WASHINGTON — President Obama and President-elect Trump met on Thursday for the first time, setting aside the deep rancor that dominated the long campaign season to discuss the transition to the Republican’s inauguration on Jan. 20.
Their 90-minute meeting in the White House Oval Office, with no aides present, took place just two days after Trump’s stunning election victory over Hillary Clinton, Obama’s former secretary of state.
Obama, who vigorously campaigned for his fellow Democrat to succeed him, had repeatedly called Trump unfit for the president’s office, while the businessman had often dubbed Obama’s eight-year tenure a “disaster.”
But in separate post-election remarks on Wednesday, both men appeared to seek to help the country heal from a bitterly divisive campaign, and that tone continued into the White House meeting.
Seated next to Obama after their talks, Trump told reporters: “We really discussed a lot of situations, some wonderful, some difficulties.” He said Obama explained “some of the really great things that have been achieved”, but did not elaborate.
“It was a great honor being with you and I look forward to being with you many, many more times in the future,” Trump said, with a tone of deference.
Trump, a real estate magnate who has never held political office, later met congressional leaders, including House Speaker Paul Ryan, a Republican who has had a strained relationship with the party’s presidential candidate.
Amid the efforts to bury hatchets, there were protests in a string of cities against Trump for a second day on Thursday as demonstrators expressed concern that Trump’s election would be a blow to civil rights. Security fences were erected around Trump’s new hotel in Washington, just blocks from the White House, and around New York’s Trump Tower as students protested his election.
Obama said he had offered assistance to Trump over the next couple of months and urged the country to unite to face its challenges.
“We now are going to want to do everything we can to help you succeed, because if you succeed, then the country succeeds,” Obama said, adding he and Trump discussed a range of domestic and foreign policy issues and details related to the transition period.
“The meeting might have been at least a little less awkward than some might have expected,” White House spokesman Josh Earnest told reporters.
The two men’s relaxed, cordial demeanor in front of the cameras was in stark contrast to the months of harsh rhetoric during the campaign.
Trump used Obama as a punching bag during his campaign speeches, repeatedly attacking the president’s policies from healthcare to an Iran nuclear deal.

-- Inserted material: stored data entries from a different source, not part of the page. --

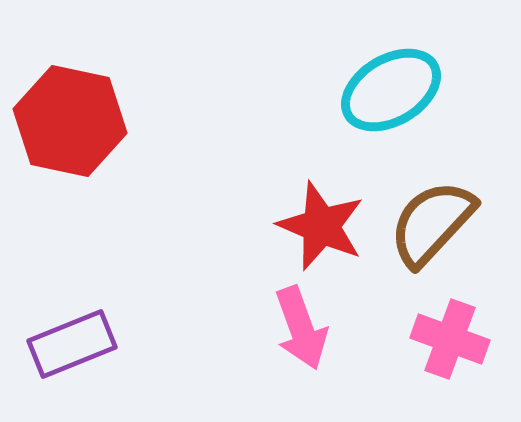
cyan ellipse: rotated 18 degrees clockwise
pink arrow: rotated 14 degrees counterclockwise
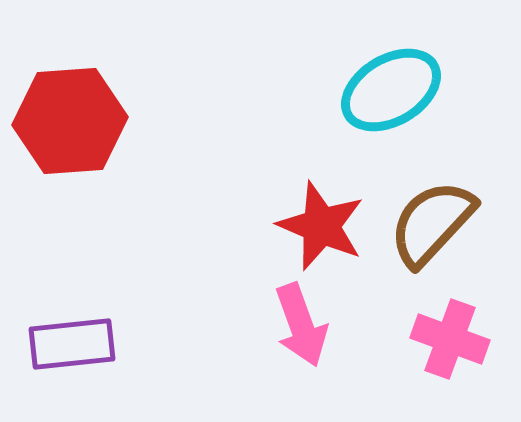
red hexagon: rotated 16 degrees counterclockwise
pink arrow: moved 3 px up
purple rectangle: rotated 16 degrees clockwise
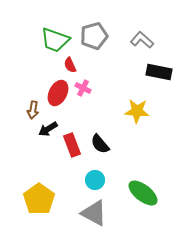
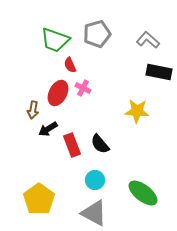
gray pentagon: moved 3 px right, 2 px up
gray L-shape: moved 6 px right
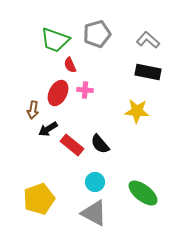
black rectangle: moved 11 px left
pink cross: moved 2 px right, 2 px down; rotated 21 degrees counterclockwise
red rectangle: rotated 30 degrees counterclockwise
cyan circle: moved 2 px down
yellow pentagon: rotated 16 degrees clockwise
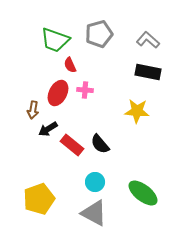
gray pentagon: moved 2 px right
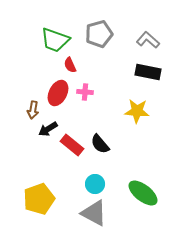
pink cross: moved 2 px down
cyan circle: moved 2 px down
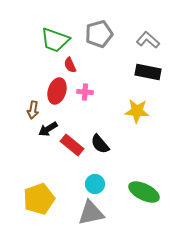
red ellipse: moved 1 px left, 2 px up; rotated 10 degrees counterclockwise
green ellipse: moved 1 px right, 1 px up; rotated 12 degrees counterclockwise
gray triangle: moved 3 px left; rotated 40 degrees counterclockwise
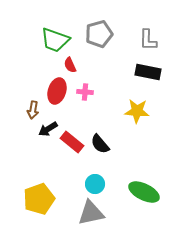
gray L-shape: rotated 130 degrees counterclockwise
red rectangle: moved 3 px up
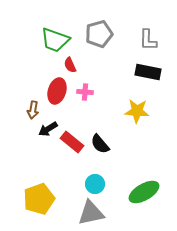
green ellipse: rotated 56 degrees counterclockwise
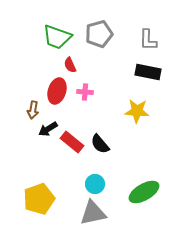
green trapezoid: moved 2 px right, 3 px up
gray triangle: moved 2 px right
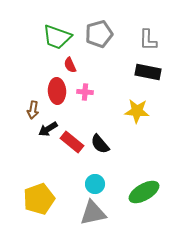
red ellipse: rotated 20 degrees counterclockwise
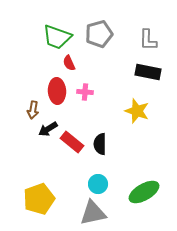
red semicircle: moved 1 px left, 2 px up
yellow star: rotated 15 degrees clockwise
black semicircle: rotated 40 degrees clockwise
cyan circle: moved 3 px right
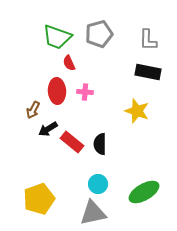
brown arrow: rotated 18 degrees clockwise
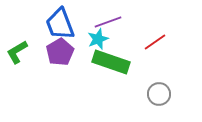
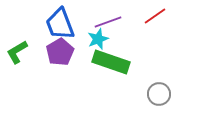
red line: moved 26 px up
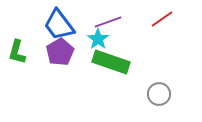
red line: moved 7 px right, 3 px down
blue trapezoid: moved 1 px left, 1 px down; rotated 16 degrees counterclockwise
cyan star: rotated 15 degrees counterclockwise
green L-shape: rotated 45 degrees counterclockwise
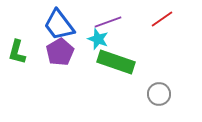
cyan star: rotated 15 degrees counterclockwise
green rectangle: moved 5 px right
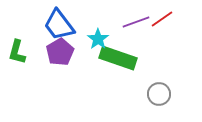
purple line: moved 28 px right
cyan star: rotated 15 degrees clockwise
green rectangle: moved 2 px right, 4 px up
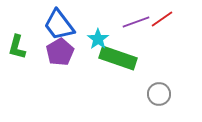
green L-shape: moved 5 px up
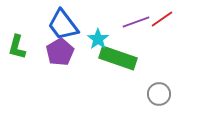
blue trapezoid: moved 4 px right
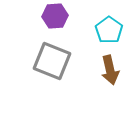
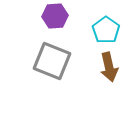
cyan pentagon: moved 3 px left
brown arrow: moved 1 px left, 3 px up
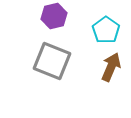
purple hexagon: moved 1 px left; rotated 10 degrees counterclockwise
brown arrow: moved 2 px right; rotated 144 degrees counterclockwise
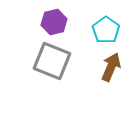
purple hexagon: moved 6 px down
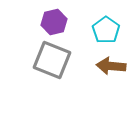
gray square: moved 1 px up
brown arrow: moved 1 px up; rotated 108 degrees counterclockwise
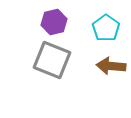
cyan pentagon: moved 2 px up
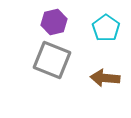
brown arrow: moved 6 px left, 12 px down
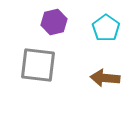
gray square: moved 14 px left, 5 px down; rotated 15 degrees counterclockwise
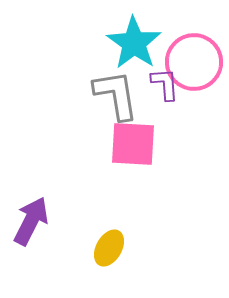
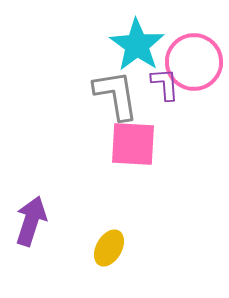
cyan star: moved 3 px right, 2 px down
purple arrow: rotated 9 degrees counterclockwise
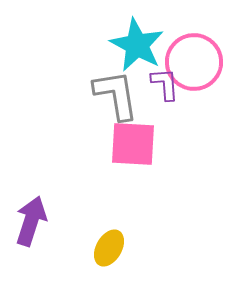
cyan star: rotated 6 degrees counterclockwise
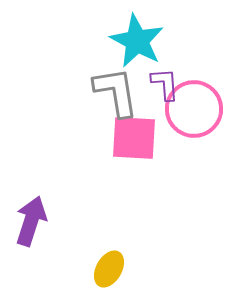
cyan star: moved 4 px up
pink circle: moved 47 px down
gray L-shape: moved 3 px up
pink square: moved 1 px right, 6 px up
yellow ellipse: moved 21 px down
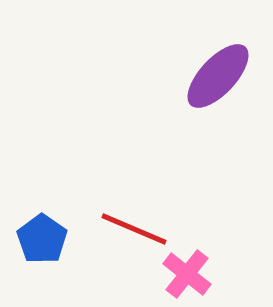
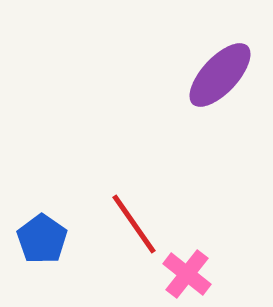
purple ellipse: moved 2 px right, 1 px up
red line: moved 5 px up; rotated 32 degrees clockwise
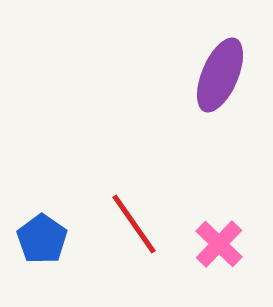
purple ellipse: rotated 20 degrees counterclockwise
pink cross: moved 32 px right, 30 px up; rotated 6 degrees clockwise
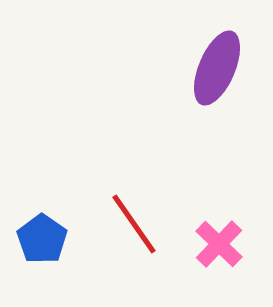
purple ellipse: moved 3 px left, 7 px up
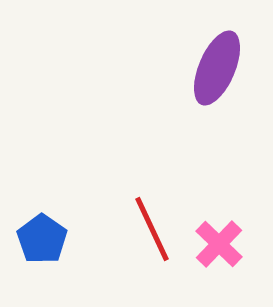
red line: moved 18 px right, 5 px down; rotated 10 degrees clockwise
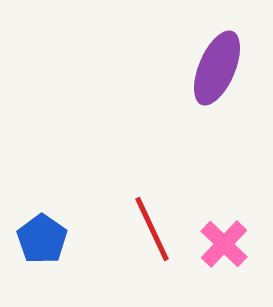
pink cross: moved 5 px right
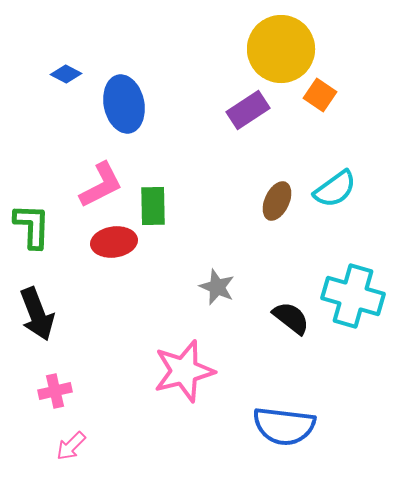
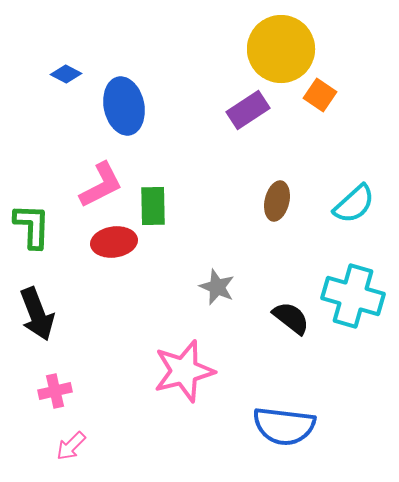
blue ellipse: moved 2 px down
cyan semicircle: moved 19 px right, 15 px down; rotated 6 degrees counterclockwise
brown ellipse: rotated 12 degrees counterclockwise
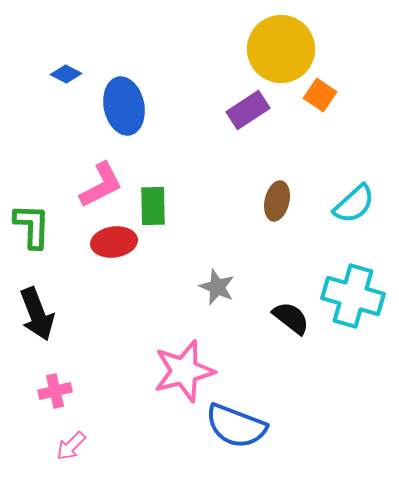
blue semicircle: moved 48 px left; rotated 14 degrees clockwise
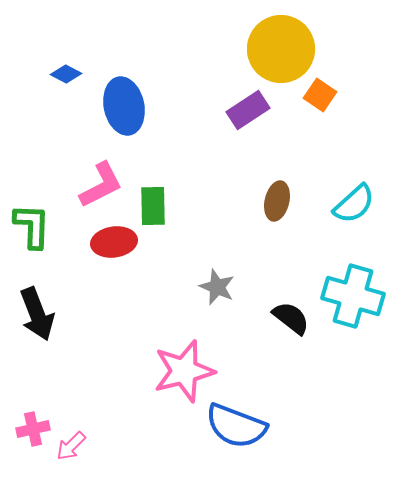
pink cross: moved 22 px left, 38 px down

Both Obama and first lady Michelle Obama attacked Trump as temperamentally unfit for the White House and dangerously unprepared to have access to nuclear codes.
Asked at a White House briefing on Thursday whether the meeting had eased any of the concerns about Trump that Obama expressed during the campaign, Earnest said: “The president was never in a position to choose a successor. The American people chose his successor.”